-------- Dataset entries --------
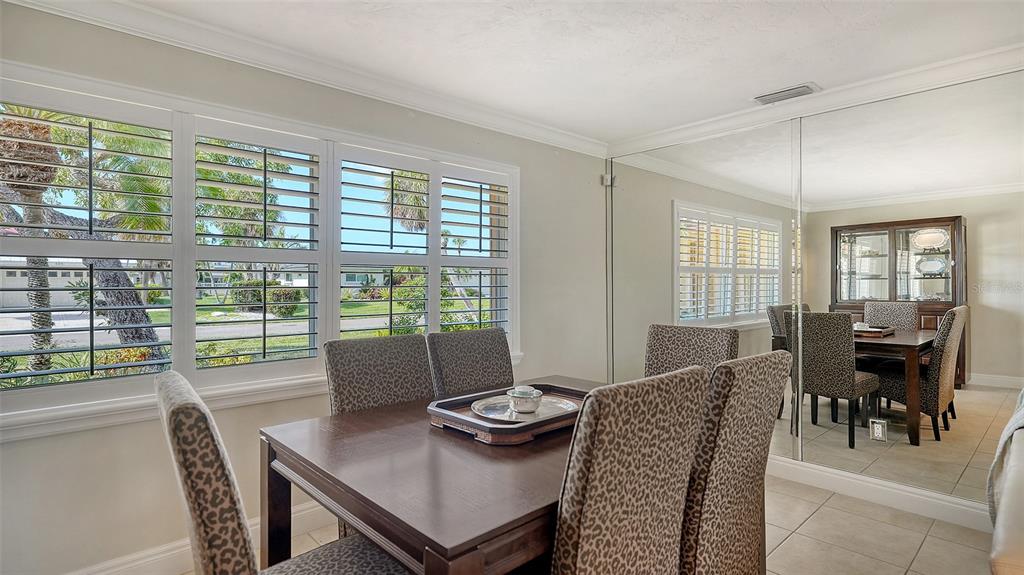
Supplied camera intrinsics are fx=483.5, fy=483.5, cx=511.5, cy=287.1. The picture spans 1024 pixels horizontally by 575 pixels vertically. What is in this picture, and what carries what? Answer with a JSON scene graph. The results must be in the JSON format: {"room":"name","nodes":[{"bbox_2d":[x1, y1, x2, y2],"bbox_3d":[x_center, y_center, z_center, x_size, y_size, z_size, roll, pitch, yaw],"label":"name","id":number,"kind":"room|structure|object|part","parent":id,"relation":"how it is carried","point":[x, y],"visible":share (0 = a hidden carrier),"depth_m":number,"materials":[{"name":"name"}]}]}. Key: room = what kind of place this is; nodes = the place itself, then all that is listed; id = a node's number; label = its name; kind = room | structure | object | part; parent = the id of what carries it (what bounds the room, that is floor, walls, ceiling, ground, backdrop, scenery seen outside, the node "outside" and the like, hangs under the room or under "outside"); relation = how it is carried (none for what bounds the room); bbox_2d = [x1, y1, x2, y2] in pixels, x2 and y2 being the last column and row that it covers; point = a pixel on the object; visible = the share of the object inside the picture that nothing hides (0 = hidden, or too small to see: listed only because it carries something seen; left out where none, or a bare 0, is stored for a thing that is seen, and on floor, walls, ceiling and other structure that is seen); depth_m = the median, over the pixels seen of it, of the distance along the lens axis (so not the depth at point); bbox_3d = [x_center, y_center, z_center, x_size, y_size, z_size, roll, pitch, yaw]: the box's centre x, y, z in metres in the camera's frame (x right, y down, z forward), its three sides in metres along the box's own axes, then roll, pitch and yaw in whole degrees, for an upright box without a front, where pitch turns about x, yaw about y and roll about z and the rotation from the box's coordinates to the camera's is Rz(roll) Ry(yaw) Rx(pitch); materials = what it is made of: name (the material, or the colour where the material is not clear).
{"room":"dining room","nodes":[
{"label":"dining room","id":0,"kind":"room"},
{"bbox_2d":[0,0,605,571],"bbox_3d":[-1.122,0.045,2.587,5.138,2.425,0.168,0,0,-43],"label":"left wall","id":1,"kind":"structure","parent":0,"point":[154,466],"depth_m":2.30,"materials":[{"name":"paint"}]},
{"bbox_2d":[63,502,333,574],"bbox_3d":[-1.207,1.197,2.385,4.401,0.132,0.020,0,0,-43],"label":"baseboard","id":2,"kind":"structure","parent":1,"relation":"attached to","point":[102,574],"depth_m":2.12,"materials":[{"name":"white paint"}]},
{"bbox_2d":[0,60,521,435],"bbox_3d":[-1.082,-0.136,2.665,2.739,1.408,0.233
--------
→ **Aim of the exercise**
Keep every word of the records exact as you write them out, but drop the pictures.

→ **Output for this task**
Supplied camera intrinsics are fx=483.5, fy=483.5, cx=511.5, cy=287.1. The picture spans 1024 pixels horizontally by 575 pixels vertically. What is in this picture, and what carries what? Answer with a JSON scene graph. The results must be in the JSON format: {"room":"name","nodes":[{"bbox_2d":[x1, y1, x2, y2],"bbox_3d":[x_center, y_center, z_center, x_size, y_size, z_size, roll, pitch, yaw],"label":"name","id":number,"kind":"room|structure|object|part","parent":id,"relation":"how it is carried","point":[x, y],"visible":share (0 = a hidden carrier),"depth_m":number,"materials":[{"name":"name"}]}]}. Key: room = what kind of place this is; nodes = the place itself, then all that is listed; id = a node's number; label = its name; kind = room | structure | object | part; parent = the id of what carries it (what bounds the room, that is floor, walls, ceiling, ground, backdrop, scenery seen outside, the node "outside" and the like, hangs under the room or under "outside"); relation = how it is carried (none for what bounds the room); bbox_2d = [x1, y1, x2, y2] in pixels, x2 and y2 being the last column and row that it covers; point = a pixel on the object; visible = the share of the object inside the picture that nothing hides (0 = hidden, or too small to see: listed only because it carries something seen; left out where none, or a bare 0, is stored for a thing that is seen, and on floor, walls, ceiling and other structure that is seen); depth_m = the median, over the pixels seen of it, of the distance along the lens axis (so not the depth at point); bbox_3d = [x_center, y_center, z_center, x_size, y_size, z_size, roll, pitch, yaw]: the box's centre x, y, z in metres in the camera's frame (x right, y down, z forward), its three sides in metres along the box's own axes, then roll, pitch and yaw in whole degrees, for an upright box without a front, where pitch turns about x, yaw about y and roll about z and the rotation from the box's coordinates to the camera's is Rz(roll) Ry(yaw) Rx(pitch); materials = what it is made of: name (the material, or the colour where the material is not clear).
{"room":"dining room","nodes":[
{"label":"dining room","id":0,"kind":"room"},
{"bbox_2d":[0,0,605,571],"bbox_3d":[-1.122,0.045,2.587,5.138,2.425,0.168,0,0,-43],"label":"left wall","id":1,"kind":"structure","parent":0,"point":[154,466],"depth_m":2.30,"materials":[{"name":"paint"}]},
{"bbox_2d":[63,502,333,574],"bbox_3d":[-1.207,1.197,2.385,4.401,0.132,0.020,0,0,-43],"label":"baseboard","id":2,"kind":"structure","parent":1,"relation":"attached to","point":[102,574],"depth_m":2.12,"materials":[{"name":"white paint"}]},
{"bbox_2d":[0,60,521,435],"bbox_3d":[-1.082,-0.136,2.665,2.739,1.408,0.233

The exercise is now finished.